Обсуждение, подхлестываемое Пэдиком, покатило дальше. Одна из джинсовых птах заявила, что ей очень понравилось, жизненно, другая — что вокруг и так слишком много неприятного, чтобы еще читать об этом и в книгах. Яша горбатый появился из тьмы прихожей и завел обычную свою песенку: ты извини, старик, но это не литература. Это — извини — графомания. Ты понимаешь, что такое стиль? Ты знаешь, сколько Толстой, например, работал над каждой фразою? — а ты хочешь так, с наскоку, чохом… (Как же интересно, Толстой успел девяносто томов написать? вставил Арсений.) И потом — все это очень вторично, старик, эклектика. Ну, посуди сам… Ладно, неожиданно оборвал обычно деликатный автор. Ты пришел к середине, да и слушал вполуха! Как знаешь, старик. Я понимаю, правда глаза колет, невозмутимо отозвался Яша и снова исчез: в направлении, надо думать, Кутяева и его спутниц. Мальчик с иголочки от выступления воздержался, а прыщавая поборница чистой любви начала так: когда я в последний раз лежала в кащенке, у нас случилась история, очень похожая на…

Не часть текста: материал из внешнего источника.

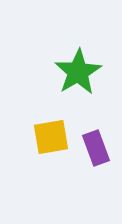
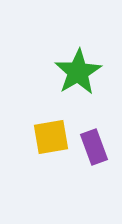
purple rectangle: moved 2 px left, 1 px up
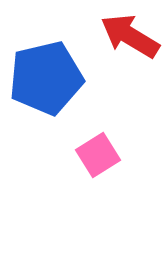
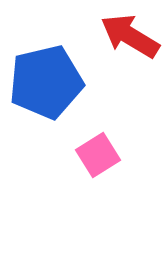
blue pentagon: moved 4 px down
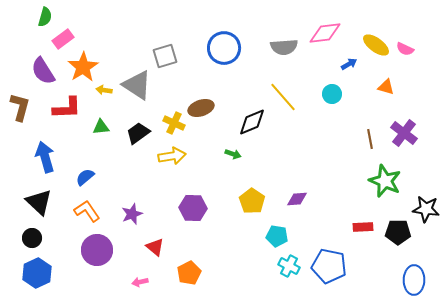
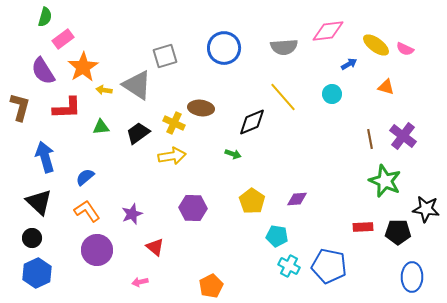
pink diamond at (325, 33): moved 3 px right, 2 px up
brown ellipse at (201, 108): rotated 25 degrees clockwise
purple cross at (404, 133): moved 1 px left, 3 px down
orange pentagon at (189, 273): moved 22 px right, 13 px down
blue ellipse at (414, 280): moved 2 px left, 3 px up
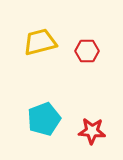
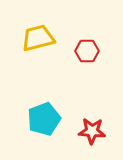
yellow trapezoid: moved 2 px left, 4 px up
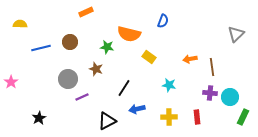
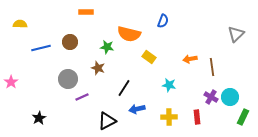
orange rectangle: rotated 24 degrees clockwise
brown star: moved 2 px right, 1 px up
purple cross: moved 1 px right, 4 px down; rotated 24 degrees clockwise
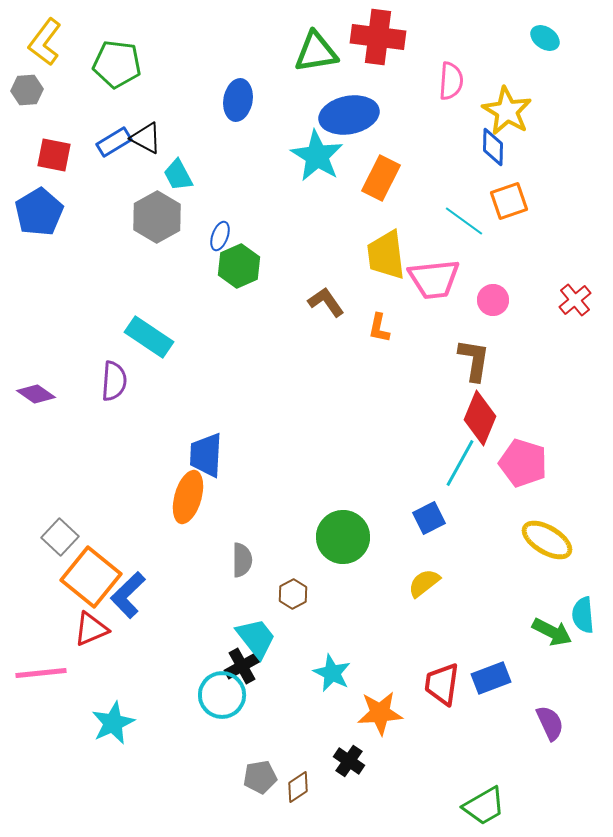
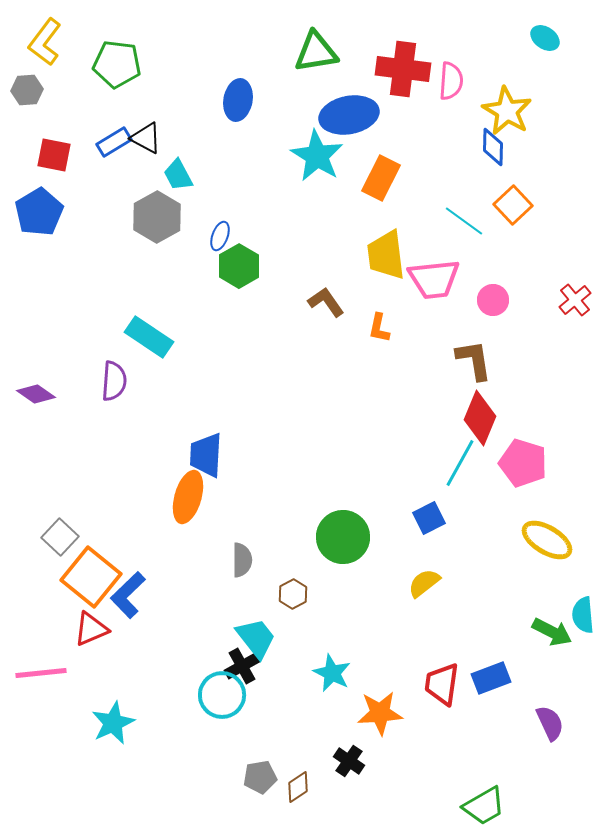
red cross at (378, 37): moved 25 px right, 32 px down
orange square at (509, 201): moved 4 px right, 4 px down; rotated 24 degrees counterclockwise
green hexagon at (239, 266): rotated 6 degrees counterclockwise
brown L-shape at (474, 360): rotated 18 degrees counterclockwise
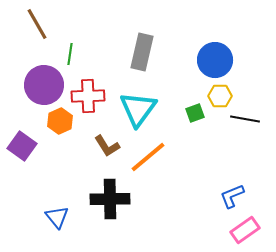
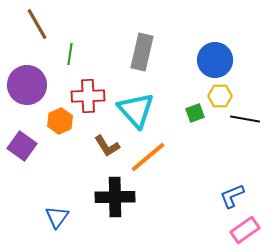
purple circle: moved 17 px left
cyan triangle: moved 2 px left, 1 px down; rotated 18 degrees counterclockwise
black cross: moved 5 px right, 2 px up
blue triangle: rotated 15 degrees clockwise
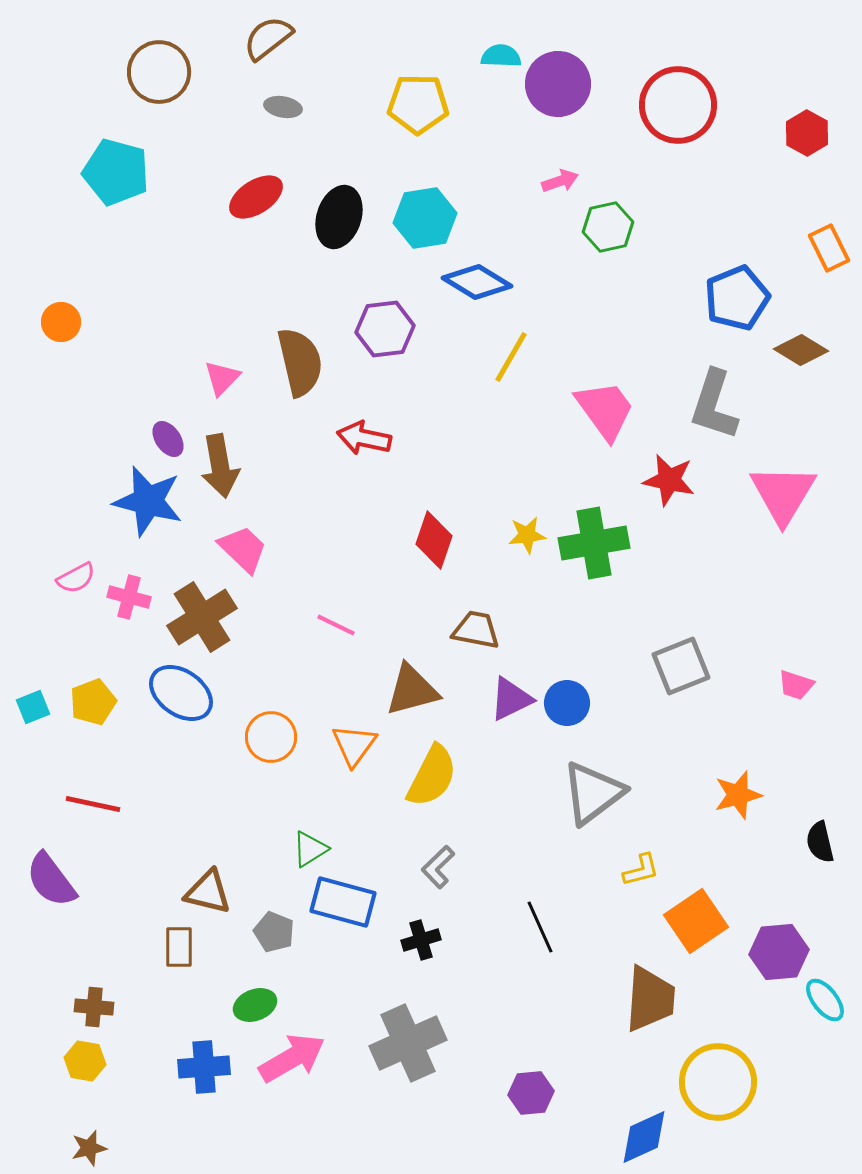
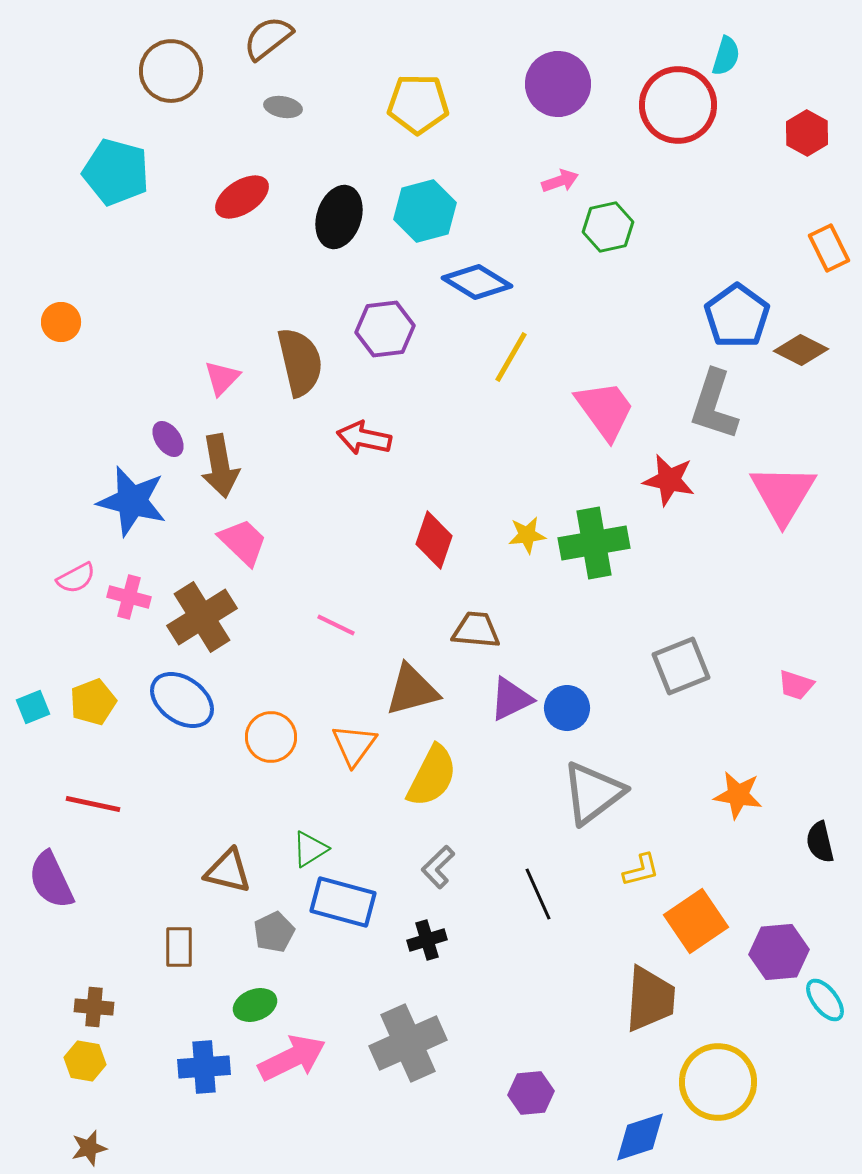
cyan semicircle at (501, 56): moved 225 px right; rotated 105 degrees clockwise
brown circle at (159, 72): moved 12 px right, 1 px up
red ellipse at (256, 197): moved 14 px left
cyan hexagon at (425, 218): moved 7 px up; rotated 6 degrees counterclockwise
blue pentagon at (737, 298): moved 18 px down; rotated 14 degrees counterclockwise
brown diamond at (801, 350): rotated 4 degrees counterclockwise
blue star at (148, 501): moved 16 px left
pink trapezoid at (243, 549): moved 7 px up
brown trapezoid at (476, 630): rotated 6 degrees counterclockwise
blue ellipse at (181, 693): moved 1 px right, 7 px down
blue circle at (567, 703): moved 5 px down
orange star at (738, 795): rotated 24 degrees clockwise
purple semicircle at (51, 880): rotated 12 degrees clockwise
brown triangle at (208, 892): moved 20 px right, 21 px up
black line at (540, 927): moved 2 px left, 33 px up
gray pentagon at (274, 932): rotated 24 degrees clockwise
black cross at (421, 940): moved 6 px right
pink arrow at (292, 1058): rotated 4 degrees clockwise
blue diamond at (644, 1137): moved 4 px left; rotated 6 degrees clockwise
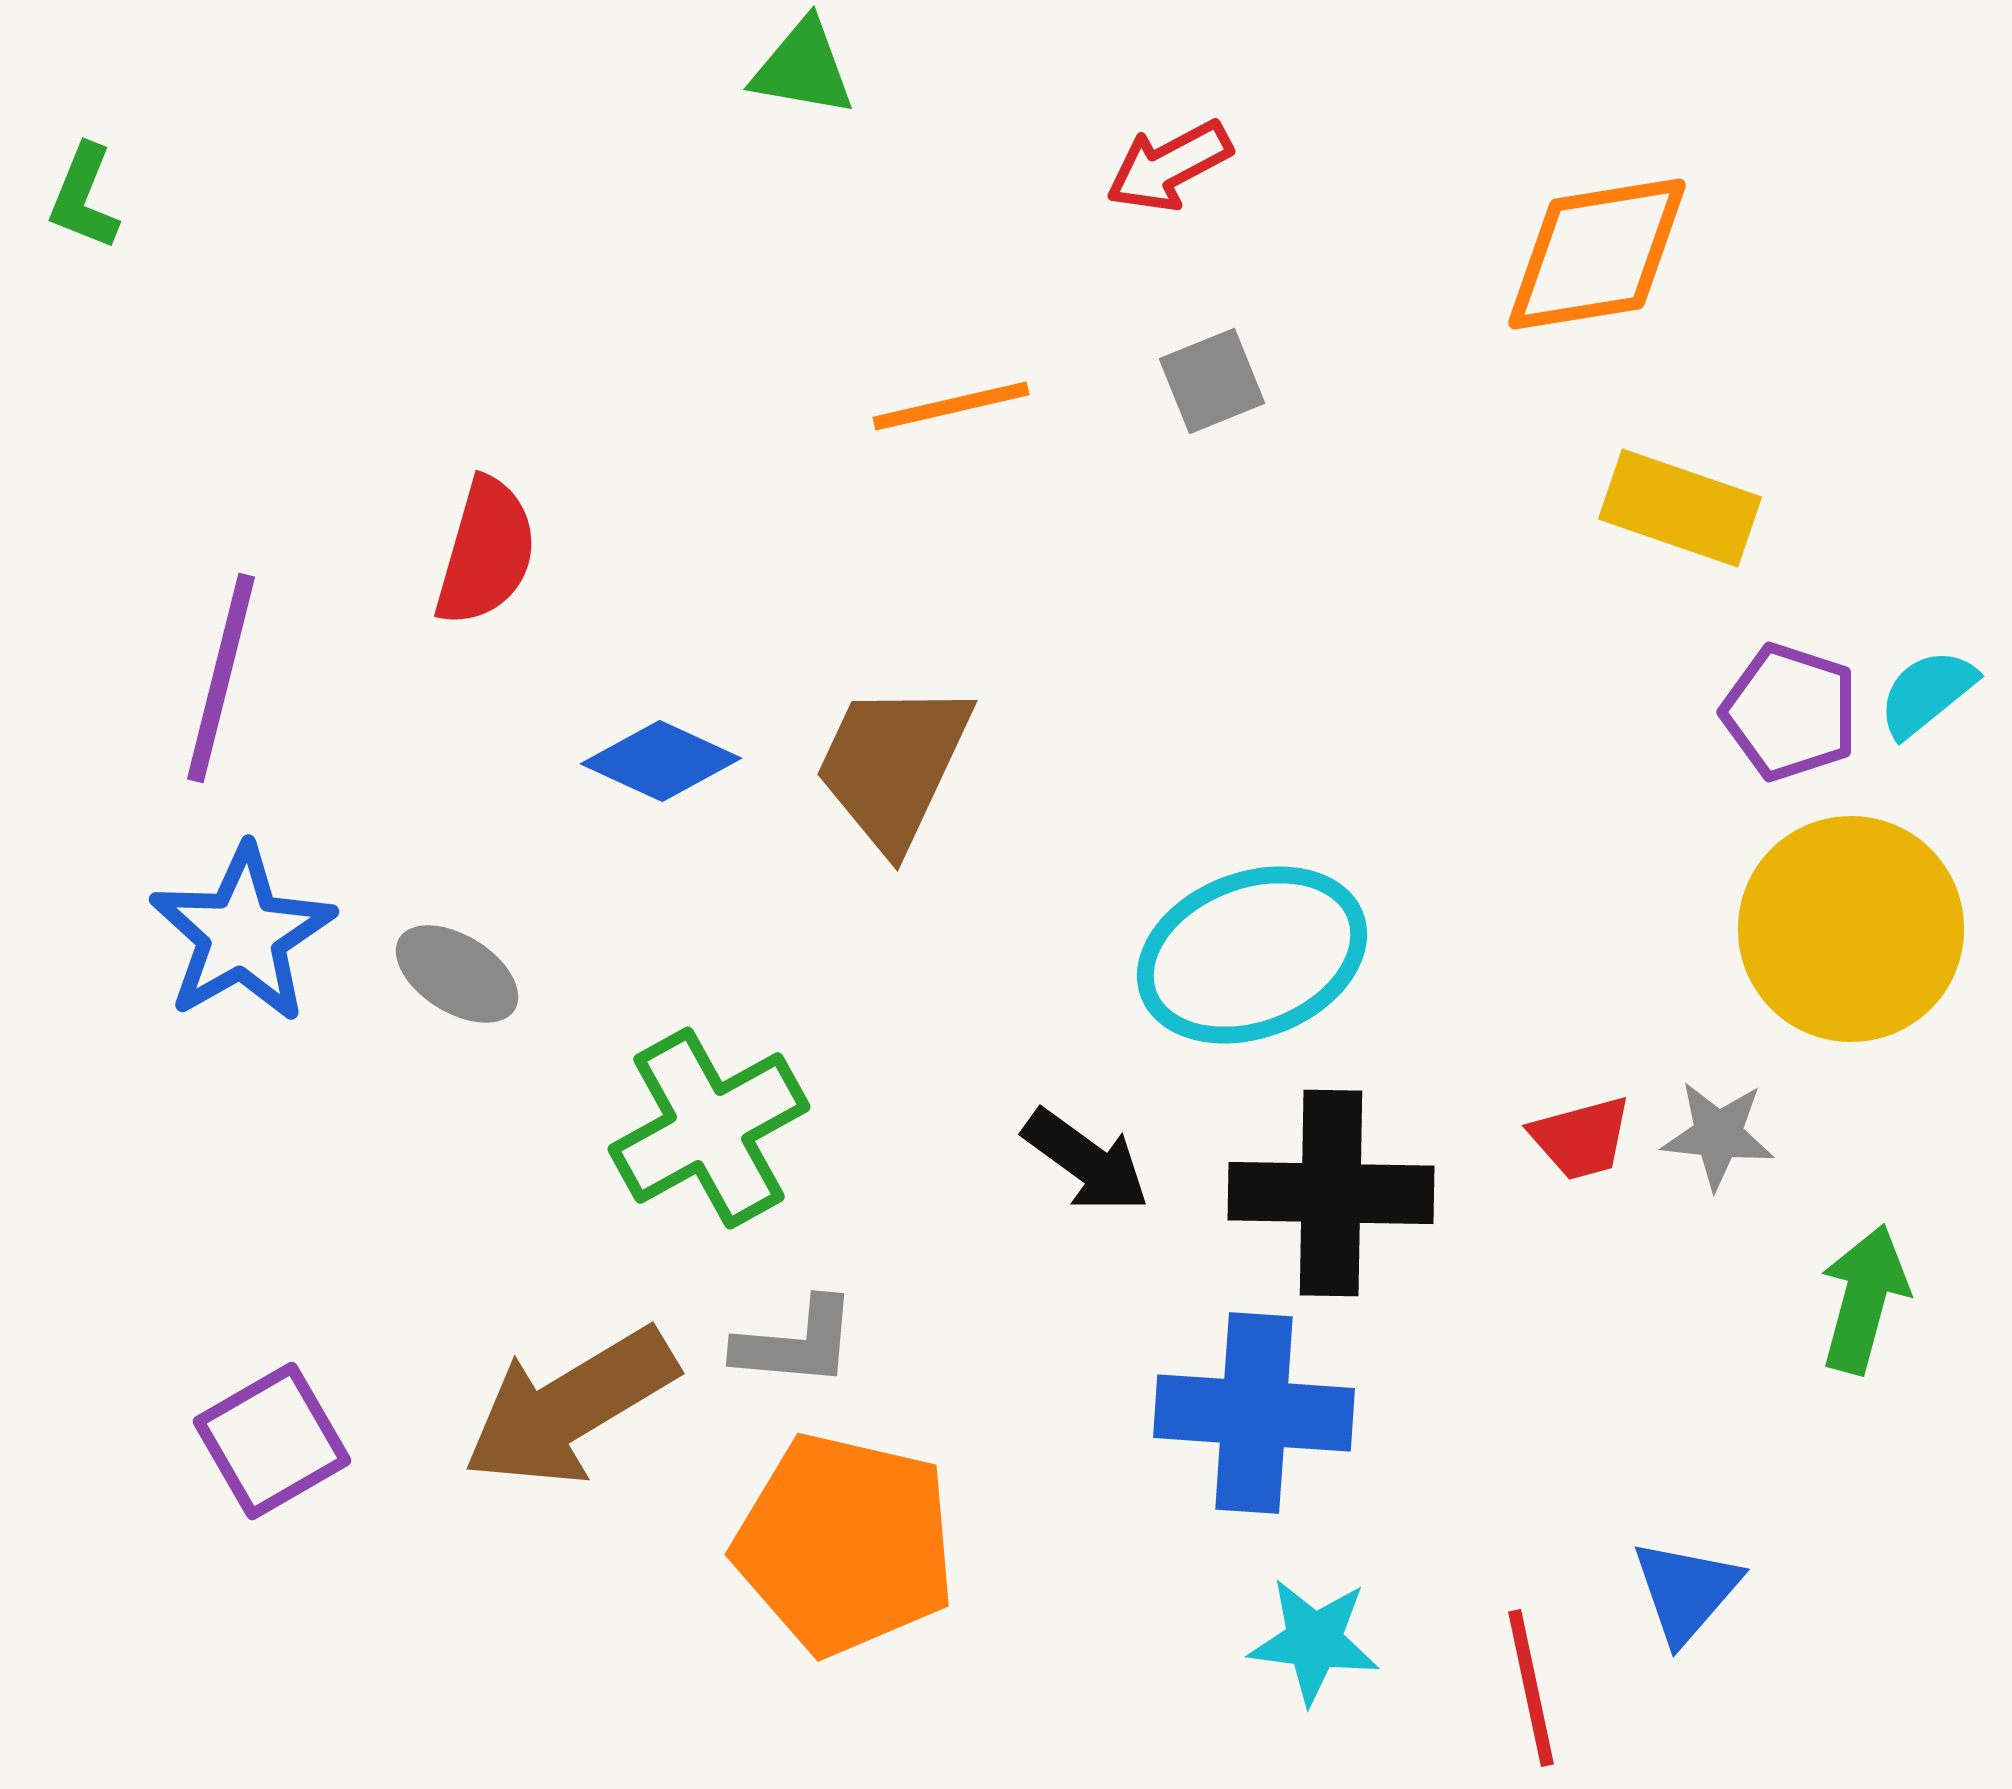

Арсений встал и потихоньку вышел за дверь. Случай со Ждановым — вероятно, не без воздействия только что прочтенного «Страха загрязнения» — представился вдруг обезоруживающе ясным: блокадный мальчик неистребимо чувствует вину за гибель человека, с которым пожалел поделиться довесочком, и всю жизнь, не допуская губительного для психики осознания, пытается вину эту избыть в своих писаниях, оправдать перед собою и окружающими поступок, вернее непоступок, недостойный человека — нечеловеческими условиями существования. Сказать Юре об этом было нельзя, говорить о другом — не имело смысла.
Арсений заглянул на кухню, поздоровался с Тамарою, выпил стограммовый стаканчик омерзительного клейкого портвейна и вышел на площадку — покурить. Снова вспомнилась зажигалка, а вместе с нею и деньги, и Лика, и Юра Седых, и весь бестолковый, бесконечный день.